WHAT TO WORK ON - Write out exactly the lines below starting at the one containing "TABLE 1 | 12 Major types of public" and ending at the one containing "Figure 8. Changes". Omit every picture.
═══
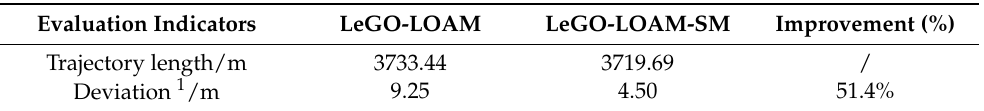
Table 1. The estimated length and its deviation of the KITTI dataset 00 sequence trajectory by Table 1. KITTI dataset 00 sequence trajectory length and its deviation estimated by LeGO-LOAM LeGO-LOAM and and LeGO-LOAM-SM.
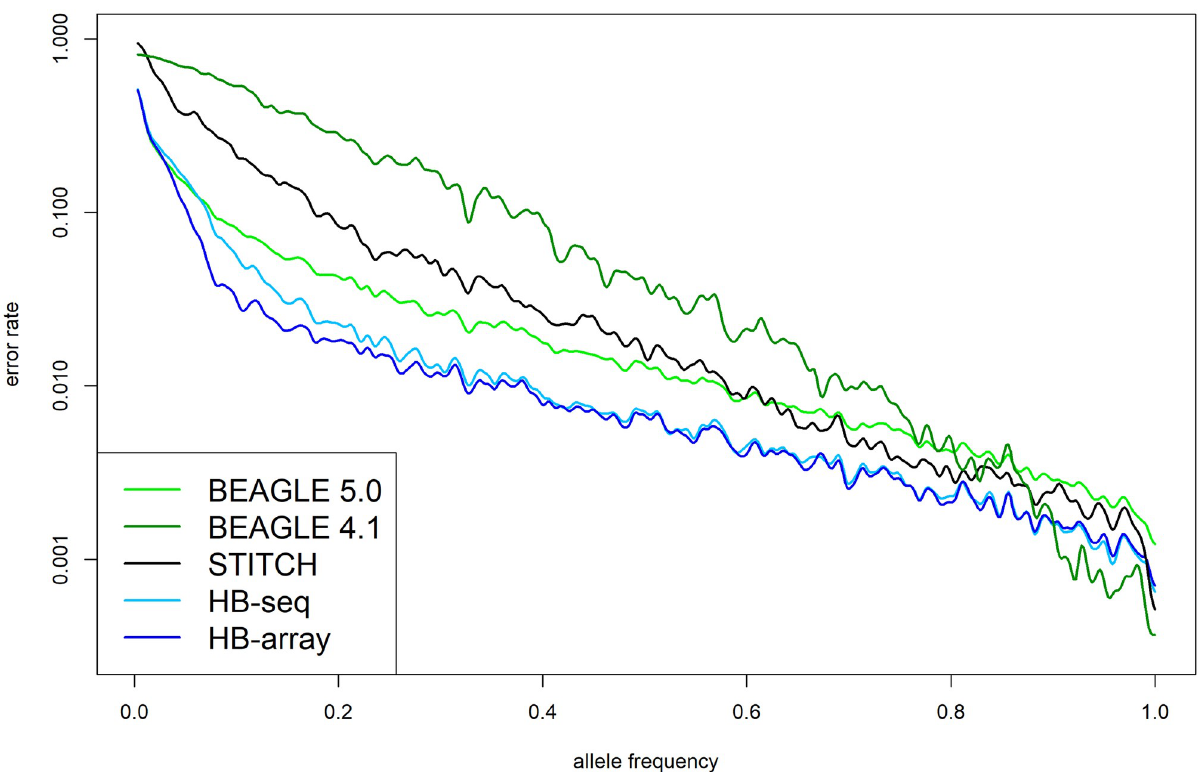
Fig 2. Discordance rates of the imputed sequence data to the 600k array data depending on the used imputation pipeline and the allele frequency of the given variant.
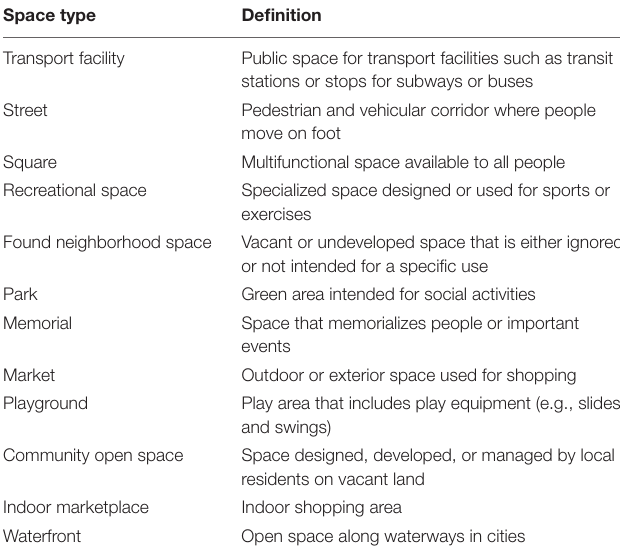
TABLE 1 | 12 Major types of public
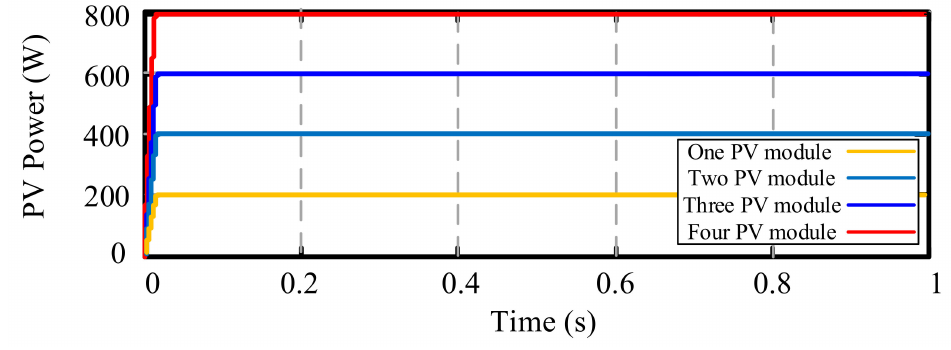
Figure 12. PV power curve for different PV modules at the normal operating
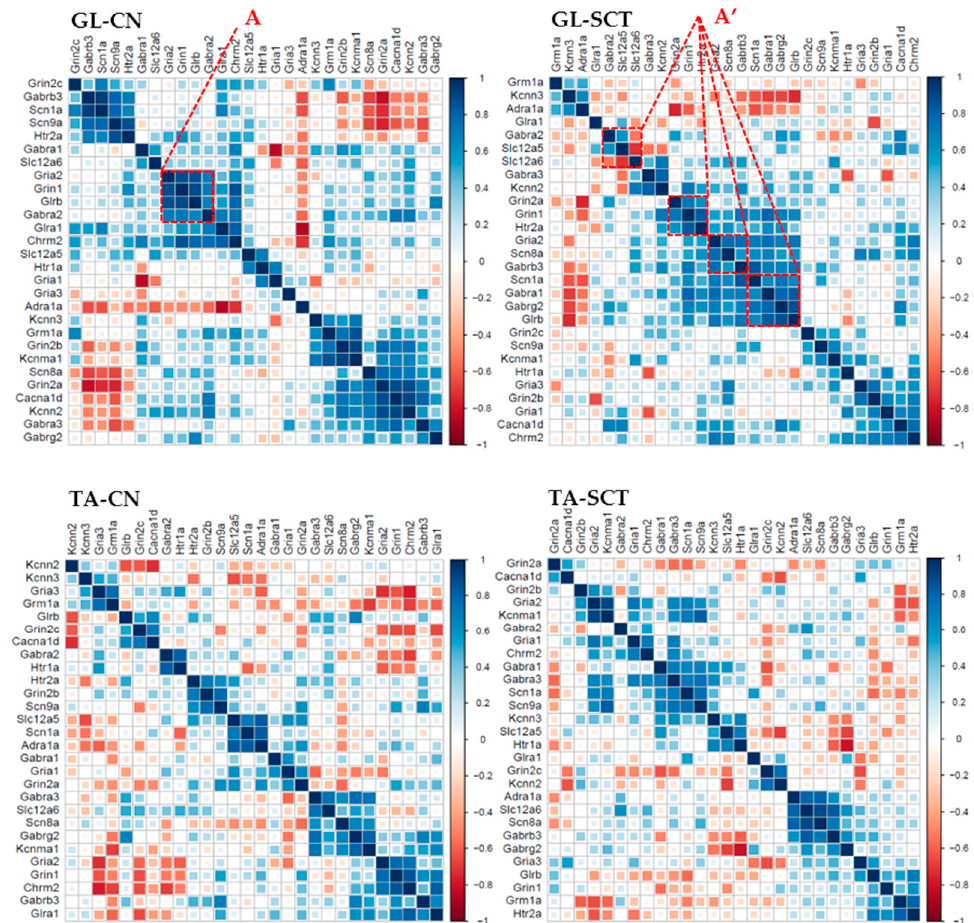
Figure 8. Changes in clustered correlated gene expression as a result of SCI in GL and TA MNs. The order of the genes along the X- and Y-axis of each correlogram are automatically clustered depending on the R-values of the genes.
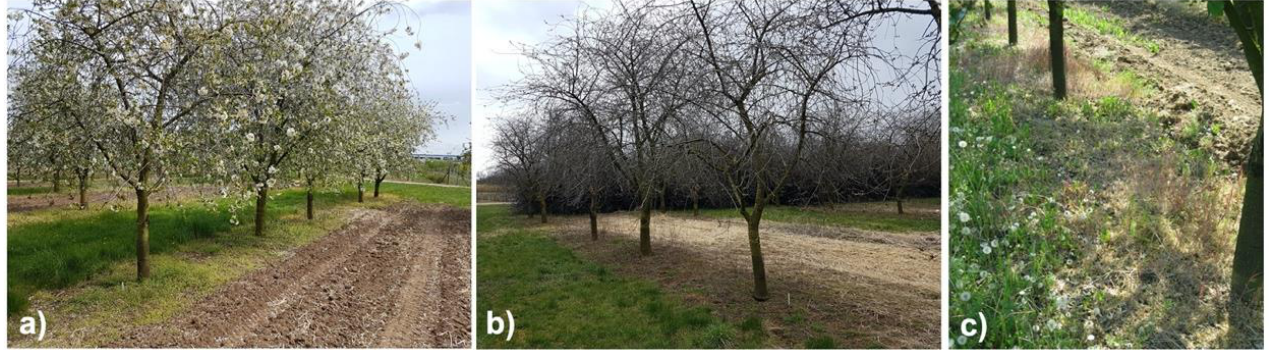
Figure 2. Orchard and three methods of vegetation management: ( a ) bare soil; ( b ) greening; ( c ) under trees.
═══
RESPONSE FOR THIS EXERCISE -
TABLE 1 | 12 Major types of public
Figure 12. PV power curve for different PV modules at the normal operating
Figure 8. Changes in clustered correlated gene expression as a result of SCI in GL and TA MNs. The order of the genes along the X- and Y-axis of each correlogram are automatically clustered depending on the R-values of the genes.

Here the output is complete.